Evaluation of Artifacts
The results of the distortion artifact assessment are summarized in Table 5. There were no intergroup differences in artifact scores between FBP, AV50, TFL, TFM, and TFH; however, AV100 scored significantly higher than the other reconstruction sets in all the WED groups. Although distortion artifacts were noted in most of the TrueFidelity reconstructions (135 cases for reader 1 and 133 cases for reader 2), they were also observed with FBP (37 cases for reader 1, 41 cases for reader 2), AV50 (28 cases for reader 1, 40 cases for reader 2), and AV100 (2 cases for reader 1 and 3 cases for reader 2) (Figs. 6, 7). None of the cases showed distortion artifacts that were reported to affect the diagnostic value. The inter-reader agreement was good (κ = 0.74). Beam-hardening artifacts were observed in the images of six patients, and all cases were scored as grade 2 by both readers.
Table 5. Summary of Distortion Artifact for Six Reconstruction Algorithms.

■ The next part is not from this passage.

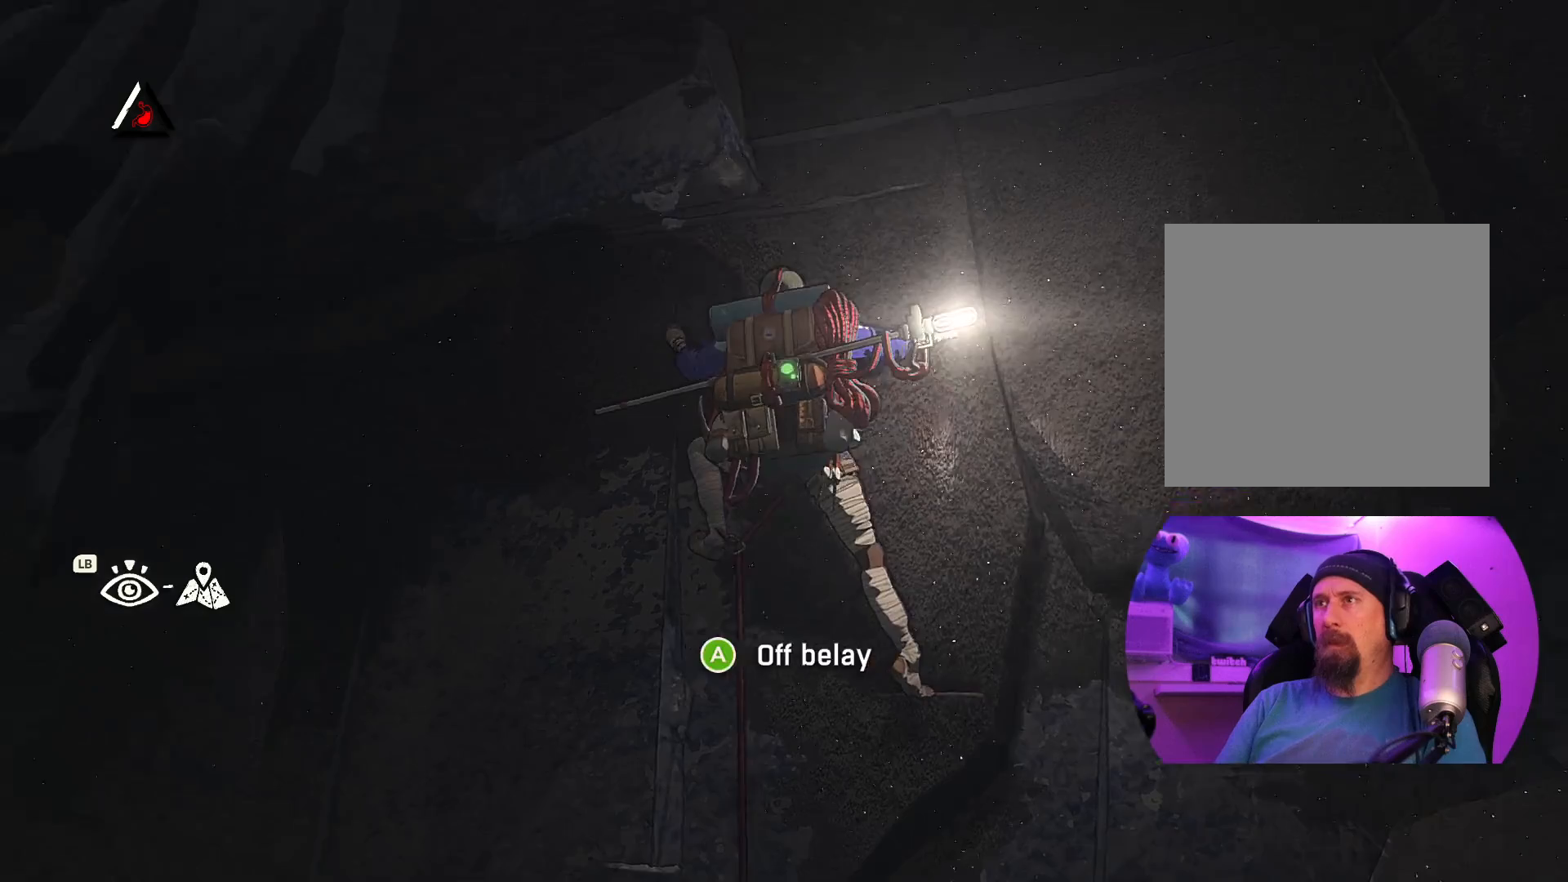
{"buttons": [], "left_stick": "center", "right_stick": "right", "events": [[284, "right_stick", "center"], [400, "right_stick", "right"]]}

Patients (WED Range) | FBP | AV50 | AV100 | TFL | TFM | TFH | P * |
---|---|---|---|---|---|---|---|
All | 2.13a ± 0.29 | 2.24a ± 0.33 | 2.94b ± 0.19 | 2.02a ± 0.10 | 2.00a ± 0.00 | 2.00a ± 0.00 | < 0.001 |
Group 1 (< 18 cm) | 2.27a ± 0.37 | 2.3a, b ± 0.37 | 2.9b ± 0.27 | 2.07a ± 0.18 | 2.00a ± 0.00 | 2.00a ± 0.00 | < 0.001 |
Group 2 (18–23 cm) | 2.10a ± 0.28 | 2.27a ± 0.37 | 3.00b ± 0.00 | 2.00a ± 0.00 | 2.00a ± 0.00 | 2.00a ± 0.00 | < 0.001 |
Group 3 (> 23 cm) | 2.03a ± 0.13 | 2.17a ± 0.24 | 2.93b ± 0.18 | 2.00a ± 0.00 | 2.00a ± 0.00 | 2.00a ± 0.00 | < 0.001 |
Data are the mean visual scores ± standard deviation. Nemenyi-Wilcoxon-Wilcox all-pairs test was used in the pairwise comparison of all groups. The same superscript represents the same group in the Nemenyi-Wilcoxon-Wilcox all-pairs test (the alphabetical order [a, b] indicates ascending order). Inter-reader agreement was calculated using a linear-weighted (κ) statistic. The inter-reader agreement between the two readers was good (κ = 0.74). *p values were calculated with Friedman rank sum test among the six groups. AV50 and AV100 = adaptive statistical iterative reconstruction–V with a blending factor of 50% and 100%, respectively. FBP = filtered back projection, TFL, TFM and TFH = TrueFidelity with low, medium and high strength levels, respectively, WED = water equivalent diameter
DISCUSSION
This study compared a DLR algorithm with FBP and IR algorithms for the reconstruction of pediatric abdominopelvic CT. In summary, we found that DLR resulted in improved noise characteristics and spatial resolution compared with FBP and IR. The TFH algorithm showed a lower NPS peak than that of the AV100 algorithm for all patients; however, AV100 showed the best noise magnitude reduction, followed by TFH. When the average spatial frequency was measured, AV100 provided a high-frequency shift towards lower frequencies in comparison with FBP, whereas TrueFidelity did not show a distinctive shift in any of the WED groups. In other words, AV100 suppressed the high-frequency components of NPS more than TrueFidelity did. These results are consistent with the fact that the higher the blending factor of ASiR-V, the smoother the image texture observed because the high-frequency component in the frequency domain describes sharp edges in the spatial domain [18]. In comparison, TrueFidelity showed a trivial left shift in the NPS average spatial frequency, a relatively preserved NPS pattern, and a comparable noise magnitude reduction as ASiR-V. These findings suggest that TrueFidelity provides relatively uniform noise reduction in the frequency domain, and as a result, provides superior image sharpness while maintaining comparable image noise suppression as ASiR-V.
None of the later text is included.